GAZA (Palestine Foundation Information Center) Human Rights Watch said on Thursday that Israeli occupation authorities killed thousands of Palestinians in Gaza by intentionally depriving civilians there of adequate access to water, noting that this may amount to an act of genocide from a legal perspective.
Human Rights Watch said, in a report on X, “This policy, inflicted as part of a mass killing of Palestinian civilians in Gaza, means Israeli authorities have committed the crime against humanity of extermination, which is ongoing.”
“This policy also amounts to one of the five “acts of genocide” under the Genocide Convention of 1948. Genocidal intent may also be inferred from this policy, coupled with statements suggesting some Israeli officials wished to destroy Palestinians in Gaza, and therefore the policy may amount to the crime of genocide,” it added.
“What we found is that the Israeli government is deliberately killing Palestinians in Gaza by depriving them of access to water they need to survive,” Lama Fakih, Middle East director at Human Rights Watch, said at a news conference.

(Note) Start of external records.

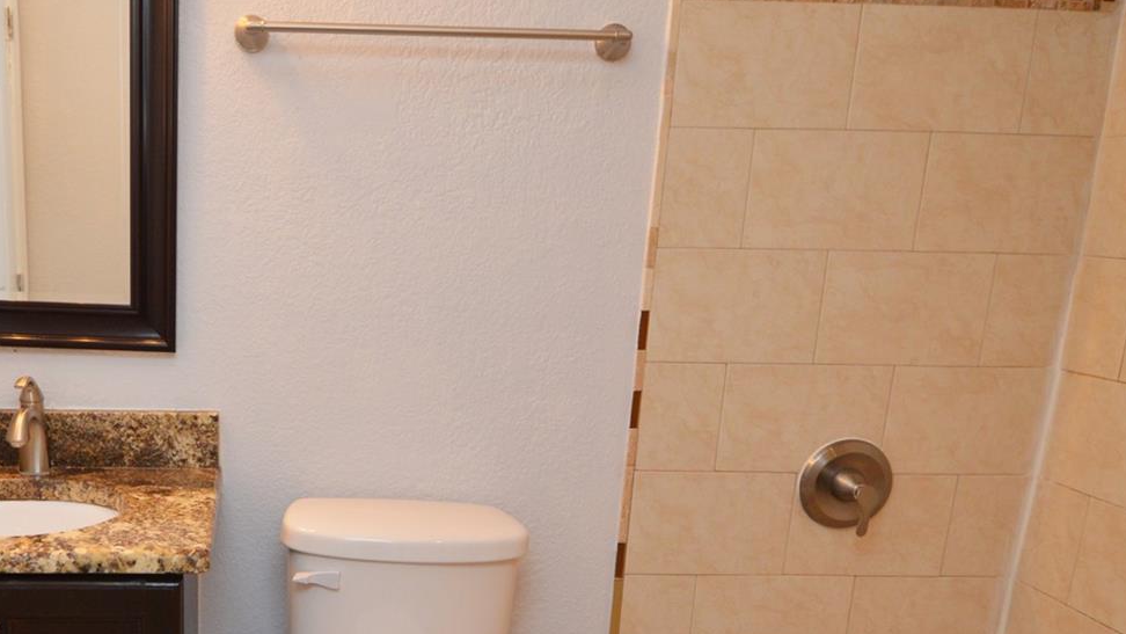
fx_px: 926
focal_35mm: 31
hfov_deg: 60.2
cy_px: 446
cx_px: 327
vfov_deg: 37.2
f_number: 4
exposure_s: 1/60
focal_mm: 12
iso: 560
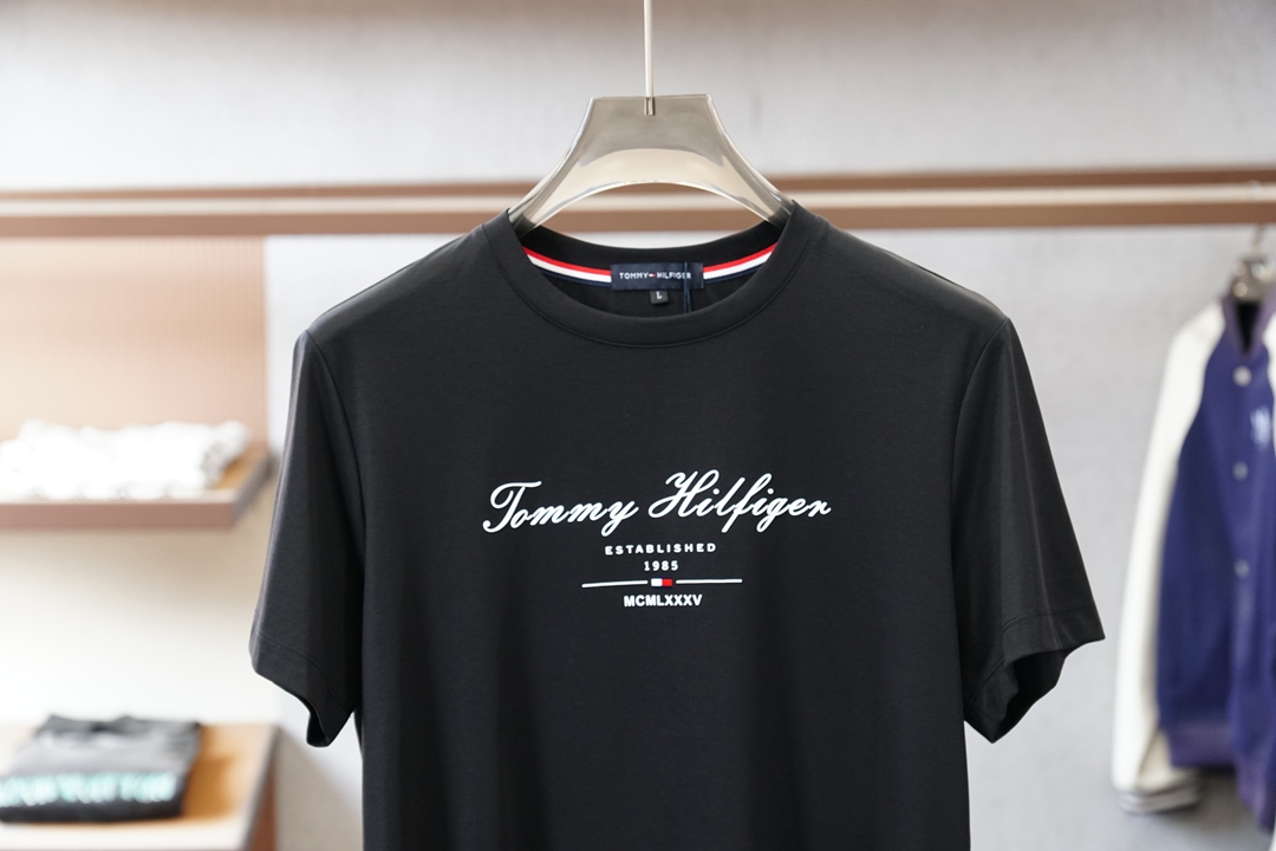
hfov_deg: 23.4
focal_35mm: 87
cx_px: 638
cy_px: 426
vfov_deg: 15.7
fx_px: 3083
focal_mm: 58
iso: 1000
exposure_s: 1/125
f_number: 4
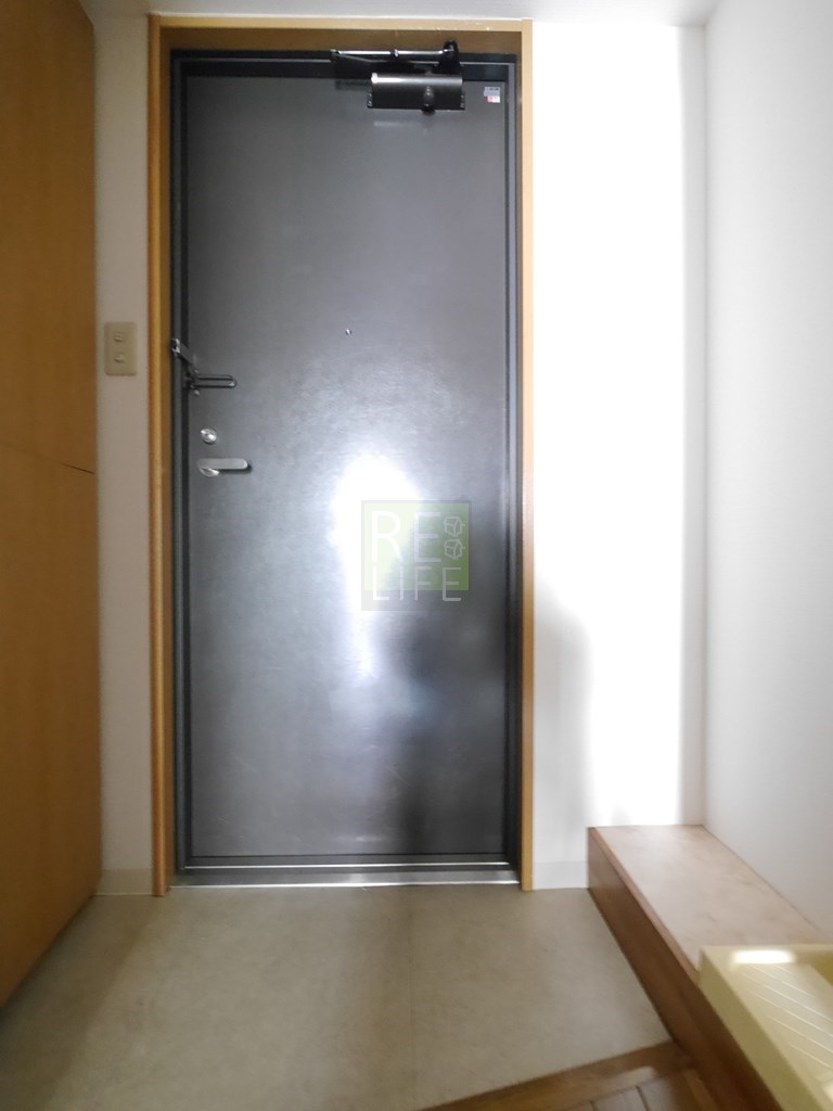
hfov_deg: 85.7
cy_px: 556
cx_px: 416
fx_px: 449
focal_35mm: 14
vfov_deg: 102.1
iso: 3200
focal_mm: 7
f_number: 4
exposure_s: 1/15
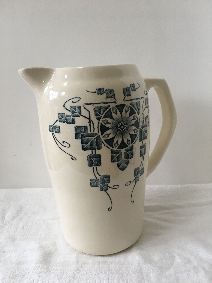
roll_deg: +2.6
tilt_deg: -15.3
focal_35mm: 29
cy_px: 142
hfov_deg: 48.2
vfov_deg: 61.7
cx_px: 106
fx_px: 237
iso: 25
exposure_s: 1/33
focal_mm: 4.15
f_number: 2.2
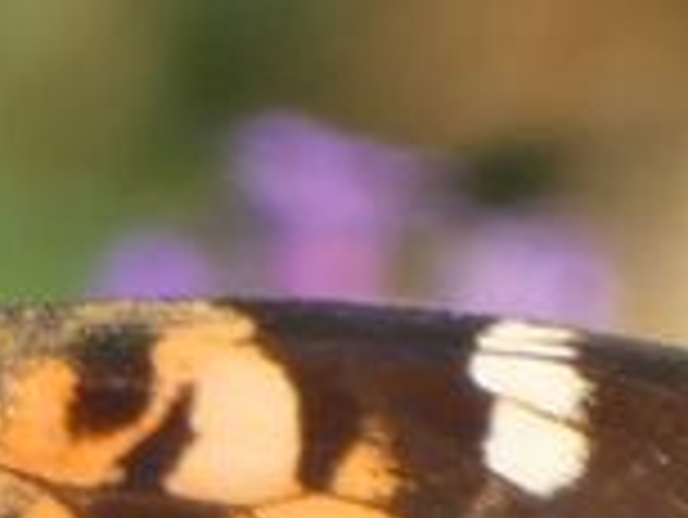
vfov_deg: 0.5
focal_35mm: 2873
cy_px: 577
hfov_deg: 0.7
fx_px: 57146
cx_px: -299
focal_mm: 92.3
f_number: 5.6
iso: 80
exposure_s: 1/160
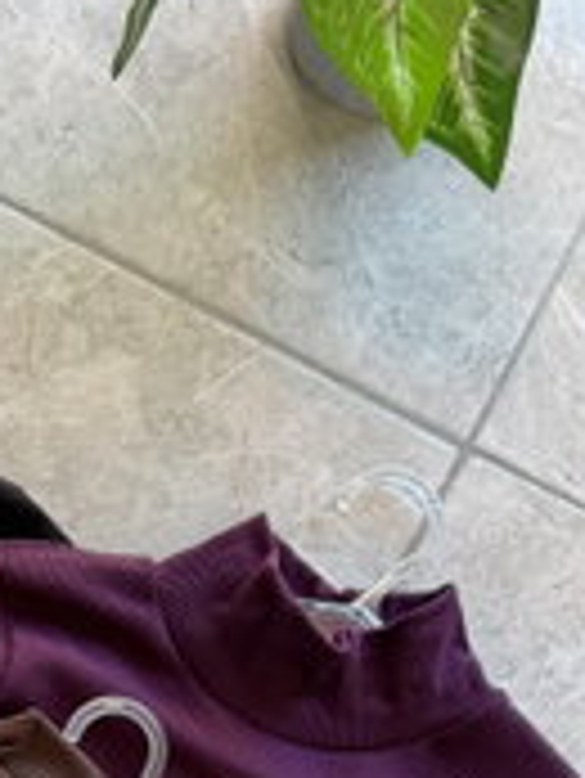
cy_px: 960
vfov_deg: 23.7
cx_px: -94
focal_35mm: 74
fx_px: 1665
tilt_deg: -86.0
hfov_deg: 18.9
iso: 125
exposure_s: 1/121
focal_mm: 6.76
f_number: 1.78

Human Rights Watch is the second, in a month, major human rights group to use the word genocide to describe Israel’s actions in Gaza, after Amnesty International which has recently released a report concluding that Israel is committing genocide.
Both reports came just weeks after the International Criminal Court issued arrest warrants for Israeli Prime Minister, Benjamin Netanyahu, and the former Israeli war minister, Yoav Gallant, on charges of war crimes and crimes against humanity.